Department of Cooperative Governance
A national state of disaster on severe weather events has been declared.
The cooperative governance department announced the declaration in Government Gazette 46247 in terms of the Disaster Management Act.
According to the department, the decision was taken following consideration of the “magnitude and severity of the damage caused by the severe weather events occurring in various municipal areas of the KwaZulu-Natal, Eastern Cape and other provinces that resulted in the loss of life and damage to property, infrastructure and the environment caused by heavy rain, flooding, strong winds, landslides etc”.
In Notice 2028, the department confirmed the reclassification of the provincial disaster declared last week as a national disaster.
Dr Mmaphaka Tau, Head of the National Disaster Management Centre, after consultation with Provincial Disaster Management Centres, reassessment of the impact of the severe weather events and consideration of the information and recommendations received from the Provincial Disaster Management Centres, concluded that the “magnitude and severity of the disaster that was classified on 13 April 2022 as a provincial disaster is greater than the initial assessment…”.
The notice also points out that the “primary responsibility to coordinate and manage the disaster, in terms of existing legislation and contingency arrangements, is designated to the national executive”.
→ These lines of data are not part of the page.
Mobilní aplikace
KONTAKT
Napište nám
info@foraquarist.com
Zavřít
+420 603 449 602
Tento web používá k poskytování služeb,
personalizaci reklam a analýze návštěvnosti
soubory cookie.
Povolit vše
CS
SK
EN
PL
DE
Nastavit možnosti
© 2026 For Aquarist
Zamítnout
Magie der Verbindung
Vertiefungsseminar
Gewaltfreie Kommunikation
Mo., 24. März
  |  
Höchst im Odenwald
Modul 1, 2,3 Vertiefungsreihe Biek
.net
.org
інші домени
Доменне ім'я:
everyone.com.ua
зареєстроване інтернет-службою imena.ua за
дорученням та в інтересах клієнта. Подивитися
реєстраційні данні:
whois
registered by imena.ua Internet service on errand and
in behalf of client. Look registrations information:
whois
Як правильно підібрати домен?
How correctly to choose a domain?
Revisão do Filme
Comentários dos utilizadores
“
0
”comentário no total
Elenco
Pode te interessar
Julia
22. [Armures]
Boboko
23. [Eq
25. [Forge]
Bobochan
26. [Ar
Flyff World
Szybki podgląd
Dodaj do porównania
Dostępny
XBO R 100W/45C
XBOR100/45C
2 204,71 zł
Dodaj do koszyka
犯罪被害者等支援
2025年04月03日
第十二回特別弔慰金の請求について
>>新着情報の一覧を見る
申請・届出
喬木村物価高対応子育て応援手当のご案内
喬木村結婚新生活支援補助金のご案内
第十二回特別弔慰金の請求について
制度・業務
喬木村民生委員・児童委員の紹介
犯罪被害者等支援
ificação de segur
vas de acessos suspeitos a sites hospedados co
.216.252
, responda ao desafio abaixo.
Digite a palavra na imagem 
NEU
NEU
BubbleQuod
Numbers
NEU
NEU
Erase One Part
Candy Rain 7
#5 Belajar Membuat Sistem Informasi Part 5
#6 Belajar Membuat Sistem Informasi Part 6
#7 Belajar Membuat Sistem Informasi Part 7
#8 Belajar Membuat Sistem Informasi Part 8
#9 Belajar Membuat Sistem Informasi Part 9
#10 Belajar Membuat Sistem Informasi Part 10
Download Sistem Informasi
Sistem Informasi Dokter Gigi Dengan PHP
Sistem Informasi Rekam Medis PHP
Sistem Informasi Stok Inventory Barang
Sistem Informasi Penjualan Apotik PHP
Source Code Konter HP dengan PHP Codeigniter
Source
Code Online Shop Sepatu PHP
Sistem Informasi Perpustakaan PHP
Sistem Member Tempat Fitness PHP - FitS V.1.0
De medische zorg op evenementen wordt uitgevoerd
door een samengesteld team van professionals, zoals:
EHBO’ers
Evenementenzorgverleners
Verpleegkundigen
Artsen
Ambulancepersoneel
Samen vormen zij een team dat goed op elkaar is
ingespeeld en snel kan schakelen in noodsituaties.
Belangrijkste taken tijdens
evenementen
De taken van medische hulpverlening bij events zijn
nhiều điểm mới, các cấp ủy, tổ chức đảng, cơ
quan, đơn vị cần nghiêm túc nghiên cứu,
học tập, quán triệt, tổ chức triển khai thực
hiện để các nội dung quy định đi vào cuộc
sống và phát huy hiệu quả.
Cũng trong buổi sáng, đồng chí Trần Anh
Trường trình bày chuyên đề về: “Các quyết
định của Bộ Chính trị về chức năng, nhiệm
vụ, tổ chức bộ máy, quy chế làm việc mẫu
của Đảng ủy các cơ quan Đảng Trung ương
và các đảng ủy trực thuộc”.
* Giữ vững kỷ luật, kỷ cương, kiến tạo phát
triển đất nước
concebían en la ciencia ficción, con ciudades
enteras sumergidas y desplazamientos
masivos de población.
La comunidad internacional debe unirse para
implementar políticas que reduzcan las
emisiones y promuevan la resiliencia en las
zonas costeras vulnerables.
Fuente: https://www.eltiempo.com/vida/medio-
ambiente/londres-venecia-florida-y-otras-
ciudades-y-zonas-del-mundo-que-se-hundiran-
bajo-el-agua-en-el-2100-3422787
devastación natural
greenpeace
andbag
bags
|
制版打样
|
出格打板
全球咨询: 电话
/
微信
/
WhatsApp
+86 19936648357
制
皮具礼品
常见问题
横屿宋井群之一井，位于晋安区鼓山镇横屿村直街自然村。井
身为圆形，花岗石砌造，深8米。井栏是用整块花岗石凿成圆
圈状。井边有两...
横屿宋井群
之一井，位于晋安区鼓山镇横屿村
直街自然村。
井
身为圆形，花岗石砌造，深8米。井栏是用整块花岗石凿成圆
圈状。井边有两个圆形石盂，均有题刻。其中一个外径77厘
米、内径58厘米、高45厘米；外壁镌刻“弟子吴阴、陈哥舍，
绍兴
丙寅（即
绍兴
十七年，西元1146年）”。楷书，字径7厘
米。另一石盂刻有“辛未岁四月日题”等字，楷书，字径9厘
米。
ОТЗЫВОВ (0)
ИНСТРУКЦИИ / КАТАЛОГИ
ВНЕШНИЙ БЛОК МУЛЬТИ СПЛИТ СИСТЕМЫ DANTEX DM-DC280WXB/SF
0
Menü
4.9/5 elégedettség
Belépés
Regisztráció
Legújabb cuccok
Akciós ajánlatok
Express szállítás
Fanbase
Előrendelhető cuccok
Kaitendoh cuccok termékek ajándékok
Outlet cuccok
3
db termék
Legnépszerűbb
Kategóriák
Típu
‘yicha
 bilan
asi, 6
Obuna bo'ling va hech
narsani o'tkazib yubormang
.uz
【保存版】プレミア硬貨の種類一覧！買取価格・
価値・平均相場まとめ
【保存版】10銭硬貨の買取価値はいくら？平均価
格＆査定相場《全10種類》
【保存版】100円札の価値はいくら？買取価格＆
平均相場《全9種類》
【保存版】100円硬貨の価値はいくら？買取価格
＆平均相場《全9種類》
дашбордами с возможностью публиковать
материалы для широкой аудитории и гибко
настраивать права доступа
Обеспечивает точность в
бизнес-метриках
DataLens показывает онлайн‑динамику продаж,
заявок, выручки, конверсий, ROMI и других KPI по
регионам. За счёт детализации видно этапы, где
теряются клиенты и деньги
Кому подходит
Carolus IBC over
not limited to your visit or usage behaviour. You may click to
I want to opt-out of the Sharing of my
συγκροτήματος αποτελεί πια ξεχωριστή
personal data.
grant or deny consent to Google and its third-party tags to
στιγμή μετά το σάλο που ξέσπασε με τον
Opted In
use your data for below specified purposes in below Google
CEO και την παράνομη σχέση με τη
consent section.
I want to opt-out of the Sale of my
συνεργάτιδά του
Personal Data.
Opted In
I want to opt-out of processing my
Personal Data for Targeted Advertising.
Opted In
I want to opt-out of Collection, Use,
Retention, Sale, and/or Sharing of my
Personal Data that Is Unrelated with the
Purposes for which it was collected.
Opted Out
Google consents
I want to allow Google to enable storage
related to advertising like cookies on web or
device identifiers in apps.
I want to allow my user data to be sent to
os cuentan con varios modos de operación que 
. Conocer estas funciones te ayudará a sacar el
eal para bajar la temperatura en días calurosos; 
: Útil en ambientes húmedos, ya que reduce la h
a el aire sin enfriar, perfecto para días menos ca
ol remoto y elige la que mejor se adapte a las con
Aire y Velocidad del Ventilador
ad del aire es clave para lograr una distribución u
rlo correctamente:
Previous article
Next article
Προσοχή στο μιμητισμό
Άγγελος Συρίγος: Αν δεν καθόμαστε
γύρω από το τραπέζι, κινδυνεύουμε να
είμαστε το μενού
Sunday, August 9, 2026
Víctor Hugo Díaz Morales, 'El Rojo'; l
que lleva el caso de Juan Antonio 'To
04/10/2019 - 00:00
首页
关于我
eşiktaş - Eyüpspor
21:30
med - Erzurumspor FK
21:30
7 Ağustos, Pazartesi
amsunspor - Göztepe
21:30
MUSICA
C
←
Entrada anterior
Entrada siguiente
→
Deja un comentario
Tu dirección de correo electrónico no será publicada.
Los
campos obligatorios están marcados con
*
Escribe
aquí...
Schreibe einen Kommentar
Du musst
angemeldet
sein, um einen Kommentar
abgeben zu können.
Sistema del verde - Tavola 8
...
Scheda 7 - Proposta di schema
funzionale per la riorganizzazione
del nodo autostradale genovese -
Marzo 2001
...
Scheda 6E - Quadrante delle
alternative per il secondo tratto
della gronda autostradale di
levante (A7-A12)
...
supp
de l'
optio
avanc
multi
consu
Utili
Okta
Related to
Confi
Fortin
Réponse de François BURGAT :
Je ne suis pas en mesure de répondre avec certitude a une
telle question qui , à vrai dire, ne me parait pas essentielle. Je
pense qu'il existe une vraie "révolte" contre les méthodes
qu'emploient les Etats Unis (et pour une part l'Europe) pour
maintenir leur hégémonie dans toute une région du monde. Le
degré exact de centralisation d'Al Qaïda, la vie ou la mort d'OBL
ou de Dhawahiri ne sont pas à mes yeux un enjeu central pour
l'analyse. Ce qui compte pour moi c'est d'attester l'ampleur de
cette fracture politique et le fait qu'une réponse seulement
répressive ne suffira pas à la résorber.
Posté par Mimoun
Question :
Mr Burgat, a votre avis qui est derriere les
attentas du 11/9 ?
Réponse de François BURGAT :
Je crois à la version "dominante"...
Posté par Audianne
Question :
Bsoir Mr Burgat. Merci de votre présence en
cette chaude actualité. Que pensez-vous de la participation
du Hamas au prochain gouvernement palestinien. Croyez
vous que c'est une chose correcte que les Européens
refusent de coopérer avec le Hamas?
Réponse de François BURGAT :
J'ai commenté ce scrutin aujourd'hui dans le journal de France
Speaking to the nation last night on the declaration of the national state of disaster, president Ramaphosa emphasised that the declaration serves to “ensure an effective response across all spheres of government to the extreme weather events that have occurred in several parts of the country”.
It also enables the “mobilisation of more resources, capabilities and technical expertise in providing relief, recovery and rehabilitation to affected communities”.
The response to the disaster will be implemented in three phases, namely, immediate humanitarian relief, stabilisation and recovery and reconstruction and rebuilding.
The Solidarity Fund is to set up a separate bank account for the flood disaster while national treasury will make R1 billion immediately available.
The president emphasised that corruption, mismanagement or fraud of any sort will not be tolerated.
“Learning from the experience of the COVID-19 pandemic, we are drawing together various stakeholders to be part of an oversight structure to ensure all funds disbursed to respond to this disaster are properly accounted for and that the state receives value for money”, he said.